BOA Report Bearish On Merger
BOA's Jacoby issued a report today regarding Sirius, XM, and the merger. Report Excerpts:
Sat Radio: Momentum Appears to Be Swinging Back toward Denying the Merger
- Our D.C. contacts believe that XM and Sirius have lost momentum in their attempt to receive regulatory approval for their merger – we now believe that the chance of a deal getting through has fallen to 30% or less. This conclusion is based upon discussions with our D.C. contacts regarding the recent reply comments filed concerning the NPRM on the "rule" change. Our contacts believe that:
a) XMSR/SIRI’s arguments were somewhat weak regarding the NPRM and
b) the NAB and consolidated broadcasters’ filings did a nice job of highlighting the administrative law issue for the merger hopefuls, and added a new argument that a broader audio market definition should allow for the elimination of local radio ownership caps. (In other words, allowing the merger would open Pandora’s box and set a precedent that would encourage a wave of media consolidation.)

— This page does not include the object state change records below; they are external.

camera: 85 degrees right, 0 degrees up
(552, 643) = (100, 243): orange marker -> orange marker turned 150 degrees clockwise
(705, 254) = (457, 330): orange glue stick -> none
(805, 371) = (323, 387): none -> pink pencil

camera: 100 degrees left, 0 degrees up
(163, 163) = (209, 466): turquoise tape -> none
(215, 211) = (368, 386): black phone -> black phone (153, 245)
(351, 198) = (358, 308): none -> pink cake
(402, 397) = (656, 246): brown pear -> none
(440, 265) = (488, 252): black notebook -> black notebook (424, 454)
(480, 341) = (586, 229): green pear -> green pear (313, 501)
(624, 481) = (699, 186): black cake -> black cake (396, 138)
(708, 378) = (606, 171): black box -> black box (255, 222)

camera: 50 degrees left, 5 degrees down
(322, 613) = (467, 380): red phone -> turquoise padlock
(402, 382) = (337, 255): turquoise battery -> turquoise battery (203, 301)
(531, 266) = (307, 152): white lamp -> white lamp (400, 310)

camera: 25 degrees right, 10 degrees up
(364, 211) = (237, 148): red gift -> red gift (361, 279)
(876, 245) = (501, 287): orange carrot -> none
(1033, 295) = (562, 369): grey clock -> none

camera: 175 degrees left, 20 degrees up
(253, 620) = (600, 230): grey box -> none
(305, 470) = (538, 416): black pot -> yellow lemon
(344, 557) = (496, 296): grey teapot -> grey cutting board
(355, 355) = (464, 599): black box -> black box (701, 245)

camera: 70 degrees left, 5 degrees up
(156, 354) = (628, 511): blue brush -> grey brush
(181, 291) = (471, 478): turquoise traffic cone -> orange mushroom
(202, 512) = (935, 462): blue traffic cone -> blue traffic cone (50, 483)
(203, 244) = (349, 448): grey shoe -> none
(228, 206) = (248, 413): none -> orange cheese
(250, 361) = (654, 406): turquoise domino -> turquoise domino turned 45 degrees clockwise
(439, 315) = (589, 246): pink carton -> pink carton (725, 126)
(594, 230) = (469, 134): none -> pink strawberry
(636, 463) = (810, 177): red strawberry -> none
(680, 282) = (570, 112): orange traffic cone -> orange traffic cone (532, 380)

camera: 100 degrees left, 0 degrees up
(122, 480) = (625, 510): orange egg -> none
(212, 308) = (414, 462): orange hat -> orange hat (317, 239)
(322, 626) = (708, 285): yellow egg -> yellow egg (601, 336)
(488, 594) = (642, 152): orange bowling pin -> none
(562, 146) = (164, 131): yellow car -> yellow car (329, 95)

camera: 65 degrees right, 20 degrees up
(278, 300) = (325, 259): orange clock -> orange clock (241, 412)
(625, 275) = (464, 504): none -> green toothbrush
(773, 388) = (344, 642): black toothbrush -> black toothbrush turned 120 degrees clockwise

1) XMSR/SIRI essentially “brush off” of the existing rule prohibiting one licensee from owning both SDARS licenses. In their combined filing XM and Sirius essentially state that the “Commission retains the flexibility to revisit” the rule and “can and should repeal or modify its decade-old statement and approve the pending merger.” Our contacts view the XMSR/SIRI filing as simply a request to ignore the current rule and lacked the substance the FCC likely will require.
2) NAB argues that you can’t simply destroy an existing rule. Our contacts view the NAB’s filing as a strong analysis of the key administrative law issue that prohibits the two SDARS services from merging. The NAB argument is that the FCC can't waive a rule if the result is to destroy the rule, and the “Commission would have to explain why such an abrupt and unprecedented departure from its long-standing policy of promoting spectrum competition.”
3) Consolidated broadcasters believe that if the market is “audio entertainment” then the FCC should abolish local terrestrial ownership restrictions as well. Our contacts believe that this argument could give the FCC the most trouble. The broadcasters state that if the FCC were to allow the merger, “then it would be impossible to justify any continued regulatory limitation on AM/FM broadcast radio ownership.” The problem for the FCC is that they are in for a huge court battle on radio ownership if they simply waive the rule – the risk is that the FCC will lose AGAIN at the courts on ownership issues.
- Although investor focus remains on the merger, costs for the OEM ramp are higher than previously expected. OEM installations are ramping up, but it appears that SAC/CPGA costs are rising ahead of expectations as well. We continue to believe that there is a business here (deal or no deal), but we struggle to model the economics (there is very little public disclosure with respect to costs incurred by XM and Sirius for OEM distribution).
- Maintain neutral on XMSR & SIRI - The stocks seem to suggest that the probability of regulatory approval for the merger is roughly 55%+. This is up significantly over the past several months and is much more optimistic than the assessment of our D.C. contacts.
- Sector View: Audience erosion will continue to cap top-line growth for terrestrial radio over the next decade, whether radio "goes Google" or not.